If so, that knowledge should have been disclosed, Klein said. “In fairness to McDermott,” he added, “I don’t think most conflict checks would have picked up on that conflict.”

As behemoth law firms continue to expand, the conflict checks they need to run become impossibly extensive. As a result, Klein said, more firms are coming to him with conflict-of-interest issues.

“Clearly one of the problems big firms are having as they get so big is they can’t keep track of all their conflicts,” Klein said. “They just stumble into the fact that they’re now suing a former client.”

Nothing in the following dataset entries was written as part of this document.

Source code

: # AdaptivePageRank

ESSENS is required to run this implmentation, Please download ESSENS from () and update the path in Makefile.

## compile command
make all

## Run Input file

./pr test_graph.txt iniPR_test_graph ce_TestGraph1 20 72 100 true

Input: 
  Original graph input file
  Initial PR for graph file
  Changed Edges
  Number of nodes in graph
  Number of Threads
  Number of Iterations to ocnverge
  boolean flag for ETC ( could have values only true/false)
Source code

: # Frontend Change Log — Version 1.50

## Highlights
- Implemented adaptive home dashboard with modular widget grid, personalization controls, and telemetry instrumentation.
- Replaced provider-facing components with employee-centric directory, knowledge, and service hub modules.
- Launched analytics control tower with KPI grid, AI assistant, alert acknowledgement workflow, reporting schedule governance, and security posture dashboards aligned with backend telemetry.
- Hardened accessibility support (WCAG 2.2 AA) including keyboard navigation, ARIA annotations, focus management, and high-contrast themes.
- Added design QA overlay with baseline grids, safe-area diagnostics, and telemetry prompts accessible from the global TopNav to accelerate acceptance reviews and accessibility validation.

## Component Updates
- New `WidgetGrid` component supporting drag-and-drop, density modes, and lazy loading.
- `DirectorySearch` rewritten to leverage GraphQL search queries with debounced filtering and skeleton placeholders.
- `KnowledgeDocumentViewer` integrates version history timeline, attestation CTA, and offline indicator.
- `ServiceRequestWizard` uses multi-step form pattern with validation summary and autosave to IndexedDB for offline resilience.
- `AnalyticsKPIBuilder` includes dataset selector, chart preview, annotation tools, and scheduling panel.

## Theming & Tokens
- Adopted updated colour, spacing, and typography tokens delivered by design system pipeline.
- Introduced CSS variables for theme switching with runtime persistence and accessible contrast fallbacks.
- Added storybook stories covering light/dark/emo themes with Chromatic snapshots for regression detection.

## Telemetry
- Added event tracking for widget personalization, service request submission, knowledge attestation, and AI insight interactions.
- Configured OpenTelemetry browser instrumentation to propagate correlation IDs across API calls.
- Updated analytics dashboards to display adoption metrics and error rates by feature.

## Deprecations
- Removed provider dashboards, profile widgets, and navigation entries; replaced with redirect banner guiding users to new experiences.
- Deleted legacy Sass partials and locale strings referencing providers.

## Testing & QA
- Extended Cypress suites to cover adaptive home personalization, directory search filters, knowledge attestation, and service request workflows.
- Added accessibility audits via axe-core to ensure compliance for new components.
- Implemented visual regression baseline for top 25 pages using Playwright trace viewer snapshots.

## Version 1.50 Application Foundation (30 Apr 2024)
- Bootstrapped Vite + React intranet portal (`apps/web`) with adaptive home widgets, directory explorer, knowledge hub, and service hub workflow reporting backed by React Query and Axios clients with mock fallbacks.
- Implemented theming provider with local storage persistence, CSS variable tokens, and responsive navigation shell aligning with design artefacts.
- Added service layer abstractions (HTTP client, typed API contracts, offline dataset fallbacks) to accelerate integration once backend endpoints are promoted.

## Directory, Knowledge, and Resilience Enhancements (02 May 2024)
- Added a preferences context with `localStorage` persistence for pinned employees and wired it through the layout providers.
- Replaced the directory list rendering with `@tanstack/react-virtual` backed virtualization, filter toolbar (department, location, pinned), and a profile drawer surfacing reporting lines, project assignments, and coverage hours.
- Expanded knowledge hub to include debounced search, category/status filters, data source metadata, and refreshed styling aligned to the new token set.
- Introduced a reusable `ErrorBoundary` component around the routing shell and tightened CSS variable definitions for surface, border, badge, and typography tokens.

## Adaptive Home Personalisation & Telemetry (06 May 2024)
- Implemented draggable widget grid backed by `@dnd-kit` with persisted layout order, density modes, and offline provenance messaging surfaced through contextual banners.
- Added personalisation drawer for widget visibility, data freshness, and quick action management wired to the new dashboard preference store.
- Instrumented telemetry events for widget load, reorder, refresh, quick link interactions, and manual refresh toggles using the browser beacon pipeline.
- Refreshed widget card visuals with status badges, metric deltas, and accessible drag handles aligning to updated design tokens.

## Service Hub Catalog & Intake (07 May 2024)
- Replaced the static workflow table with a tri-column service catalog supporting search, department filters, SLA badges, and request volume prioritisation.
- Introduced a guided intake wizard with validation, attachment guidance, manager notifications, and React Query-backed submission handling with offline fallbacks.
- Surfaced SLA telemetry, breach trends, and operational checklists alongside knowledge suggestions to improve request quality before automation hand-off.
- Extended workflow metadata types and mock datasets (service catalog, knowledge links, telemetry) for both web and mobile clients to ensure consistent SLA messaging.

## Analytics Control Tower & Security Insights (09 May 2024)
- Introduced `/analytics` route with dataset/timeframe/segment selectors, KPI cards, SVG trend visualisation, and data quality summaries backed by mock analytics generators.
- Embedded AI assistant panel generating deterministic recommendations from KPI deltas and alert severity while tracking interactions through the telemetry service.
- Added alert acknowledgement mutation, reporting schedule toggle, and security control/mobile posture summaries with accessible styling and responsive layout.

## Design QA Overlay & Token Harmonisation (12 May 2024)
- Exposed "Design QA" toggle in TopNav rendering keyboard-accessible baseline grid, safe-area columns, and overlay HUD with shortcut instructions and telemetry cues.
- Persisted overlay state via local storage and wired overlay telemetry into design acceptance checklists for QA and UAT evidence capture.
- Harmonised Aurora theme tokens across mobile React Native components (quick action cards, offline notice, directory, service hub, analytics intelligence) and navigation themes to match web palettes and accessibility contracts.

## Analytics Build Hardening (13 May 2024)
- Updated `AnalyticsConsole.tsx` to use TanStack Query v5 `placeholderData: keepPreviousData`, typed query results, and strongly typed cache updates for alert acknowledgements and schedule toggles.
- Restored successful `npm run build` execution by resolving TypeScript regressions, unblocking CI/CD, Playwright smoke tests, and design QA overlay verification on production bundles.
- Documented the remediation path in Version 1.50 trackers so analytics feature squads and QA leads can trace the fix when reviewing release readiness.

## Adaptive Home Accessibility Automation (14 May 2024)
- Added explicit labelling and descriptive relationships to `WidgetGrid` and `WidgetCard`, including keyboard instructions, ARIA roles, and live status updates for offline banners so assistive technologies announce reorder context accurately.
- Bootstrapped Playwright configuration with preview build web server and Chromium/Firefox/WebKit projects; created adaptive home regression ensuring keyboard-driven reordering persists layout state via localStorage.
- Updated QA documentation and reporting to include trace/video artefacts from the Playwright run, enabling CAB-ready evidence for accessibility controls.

It’s possible that’s what happened in this case.

McDermott told the court it ran a conflicts check on the clients McCaffrey brought with her from Weil, but it didn’t trigger any alert based on her representation of Shawe and Elting.

According to McDermott, that’s because there was no conflict to detect; McCaffrey’s work was strictly related to the TransPerfect executives in their personal capacities, not to the company.

MotionPoint disagrees. Shawe and Elting own a combined 99 percent of TransPerfect shares, making their personal finances inextricably intertwined with the company. Moreover, the estate work handled by McCaffrey included drafting an agreement governing how Shawe and Elting’s shares in TransPerfect would be handled if one died. TransPerfect also paid Shawe and Elting’s legal bills through the company’s accountant, according to court records.

“It’s an area where analysis is required,” said Arnold & Porter’s Phillips. “You do have to make a judgment call, and courts have been known to disagree with lawyers’ judgment calls.”


Whether McDermott did work for TransPerfect is just the first in a slew of issues over which the two sides have exchanged barbs.

In its first complaint, MotionPoint also accused McDermott of theft—a charge McDermott dismissed as “hyperbolic” and Weiner later threw out. McDermott billed MotionPoint for an accrued $2 million in legal services after the conflict arose, the complaint states. MotionPoint demanded this money back, and McDermott refused.

Weiner’s rejection of the theft claim gives McDermott hope for more favorable rulings in the future.

“We are confident that the court will resolve these issues in a fair and equitable manner, as it did when it struck the exaggerated and inflammatory allegations from MotionPoint’s original complaint,” Alan Rutkoff, McDermott’s general counsel, said in a prepared statement.

A firm spokesman declined an interview request.

MotionPoint also alleges McDermott discovered the potential conflict with TransPerfect when screening its new attorney, but chose to keep it hidden. McDermott vehemently denies that claim.

Money is another issue where the two sides clash. McDermott says MotionPoint has estimated the cost of bringing its new counsel at Quinn Emanuel up to speed at more than $10 million. The sum includes costs to hire a new expert witness, as Quinn had a conflict with the witness MotionPoint had been using.

McDermott calls the damages request “incredible.”

“The claimed ‘ramp up’ costs include all Quinn Emanuel fees incurred through trial, and beyond,” its lawyers wrote. “MotionPoint is now trying to make McDermott the guarantor of the inflated bills from its successor law firm, all based on a disqualification ruling that was wrongly decided, and that MotionPoint effectively made unreviewable in federal court.”